Politik

Kabinetnya Disebut Gemuk, Begini Respons Presiden Prabowo

Kritik terkait susunan Kabinet Merah Putih yang dinilai terlalu besar dan kurang efisien akhirnya direspon langsung oleh Presiden Prabowo Subianto

Kabinetnya Disebut Gemuk, Begini Respons Presiden Prabowo
Presiden Prabowo Subianto menegaskan deretan pencapaian signifikan yang berhasil diraih pemerintahannya demi meningkatkan kesejahteraan masyarakat dalam dua tahun terakhir.

fin.co.id - Kritik terkait susunan Kabinet Merah Putih yang dinilai terlalu besar dan kurang efisien akhirnya direspon langsung oleh Presiden Prabowo Subianto. Momen tersebut ia sampaikan saat menghadiri penutupan Muktamar ke-35 Nahdlatul Ulama (NU) pada Senin, 31 Agustus 2026.

"Pemerintah koalisi yang saya pimpin termasuk besar tujuh partai dari delan partai di parlemen dan kabinet yang saya susun pernah dikatakan kabinet gemuk, tidak efisien," kata Prabowo.

Sebagai pembanding, Prabowo menyoroti struktur pemerintahan di Timor Leste. Ia menyebutkan bahwa negara tetangga yang populasi penduduknya jauh di bawah rata-rata jumlah warga di tingkat kabupaten atau provinsi Indonesia tersebut tetap memiliki jajaran kabinet yang terbilang banyak.

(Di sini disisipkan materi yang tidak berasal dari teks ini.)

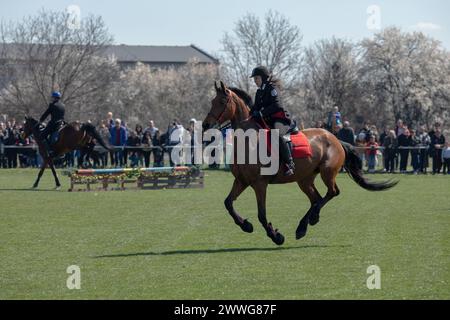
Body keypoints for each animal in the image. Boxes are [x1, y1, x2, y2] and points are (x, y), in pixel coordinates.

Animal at [202, 82, 396, 245]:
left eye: (222, 101)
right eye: (212, 101)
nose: (205, 125)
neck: (248, 141)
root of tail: (336, 139)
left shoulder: (259, 184)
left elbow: (262, 215)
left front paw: (276, 236)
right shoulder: (241, 181)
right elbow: (228, 203)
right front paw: (245, 225)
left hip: (327, 172)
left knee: (332, 192)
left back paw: (310, 220)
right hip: (305, 179)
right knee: (316, 199)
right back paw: (304, 225)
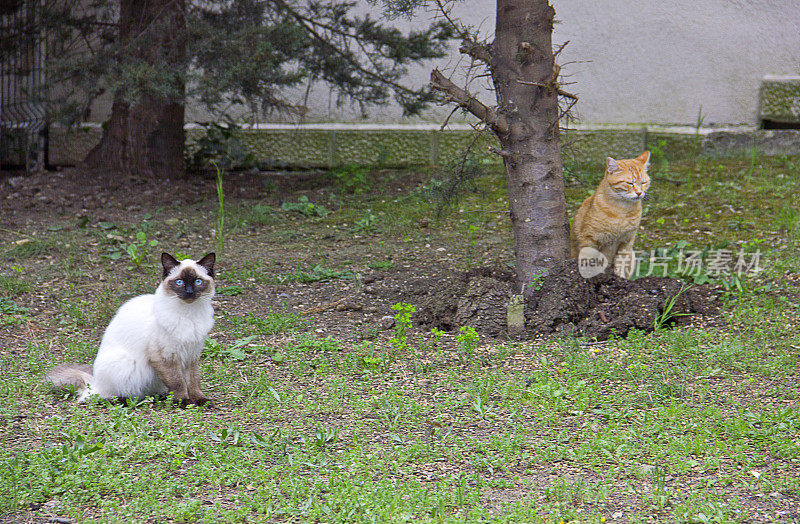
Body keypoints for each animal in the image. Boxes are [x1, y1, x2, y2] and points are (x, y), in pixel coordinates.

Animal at [47, 252, 216, 404]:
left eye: (198, 282)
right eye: (180, 282)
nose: (189, 292)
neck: (190, 314)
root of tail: (94, 383)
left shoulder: (192, 354)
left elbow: (193, 381)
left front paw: (200, 400)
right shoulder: (165, 355)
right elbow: (178, 382)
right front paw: (184, 401)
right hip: (128, 364)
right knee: (106, 396)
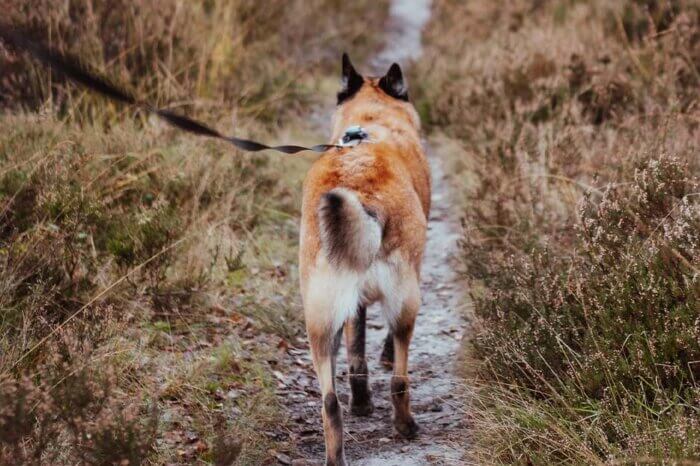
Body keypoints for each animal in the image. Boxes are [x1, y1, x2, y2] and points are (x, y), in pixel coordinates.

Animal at [298, 55, 430, 466]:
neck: (372, 120)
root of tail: (359, 193)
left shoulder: (350, 307)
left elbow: (356, 353)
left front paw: (361, 402)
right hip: (406, 299)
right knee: (400, 377)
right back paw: (405, 425)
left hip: (319, 320)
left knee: (329, 401)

"Padahal ada negara Timor Leste yang jumlah penduduknya hanya 1 juta. Lebih kecil dari banyak provinsi di Indonesia. Lebih kecil dari banyak kabupaten di Indonesia. Timor Leste 28. Kabinetnya Timor Leste 28," jelas Prabowo.

Ia menambahkan bahwa mengelola negara sebesar Indonesia—dengan populasi yang hampir menyentuh angka 300 juta jiwa—memiliki tingkat kerumitan yang jauh berbeda. Dengan sistem demokrasi multipartai, pembentukan koalisi besar menjadi hal yang krusial demi menjaga kondusivitas serta jalannya roda pemerintahan.

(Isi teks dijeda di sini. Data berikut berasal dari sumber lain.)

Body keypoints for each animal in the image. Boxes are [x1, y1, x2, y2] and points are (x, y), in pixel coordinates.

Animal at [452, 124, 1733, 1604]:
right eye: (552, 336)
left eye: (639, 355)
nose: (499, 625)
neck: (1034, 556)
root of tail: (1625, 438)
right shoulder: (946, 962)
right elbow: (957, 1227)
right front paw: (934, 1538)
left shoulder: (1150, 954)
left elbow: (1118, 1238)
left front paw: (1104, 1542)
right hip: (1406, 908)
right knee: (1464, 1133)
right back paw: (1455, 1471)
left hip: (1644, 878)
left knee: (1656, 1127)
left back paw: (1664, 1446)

"Kita ini sekarang delapan partai. Sudah luar biasa efisiennya. Banyak negara lain mungkin belasan partai, puluhan partai," ujarnya.

"Demikian pemerintah koalisi yang saya pimpin termasuk besar, tujuh partai dari delapan partai di parlemen," ungkapnya.

"Bagaimanapun pemerintahan membutuhkan stabilitas, ketenangan," ujar Prabowo.

Mantan Menteri Pertahanan ini menekankan bahwa iklim politik yang stabil sangat dibutuhkan untuk mengurus negara sebesar Indonesia. Penggabungan kekuatan politik dalam satu koalisi adalah langkah realistis yang harus diambil.

"Berkoalisi itu untuk memimpin dan memerintah dan mengurus negara yang sebentar lagi 300 juta orang. Negara keempat terbesar di dunia. Ya, tidak mungkin negara sebesar ini dipimpin hanya satu partai," katanya.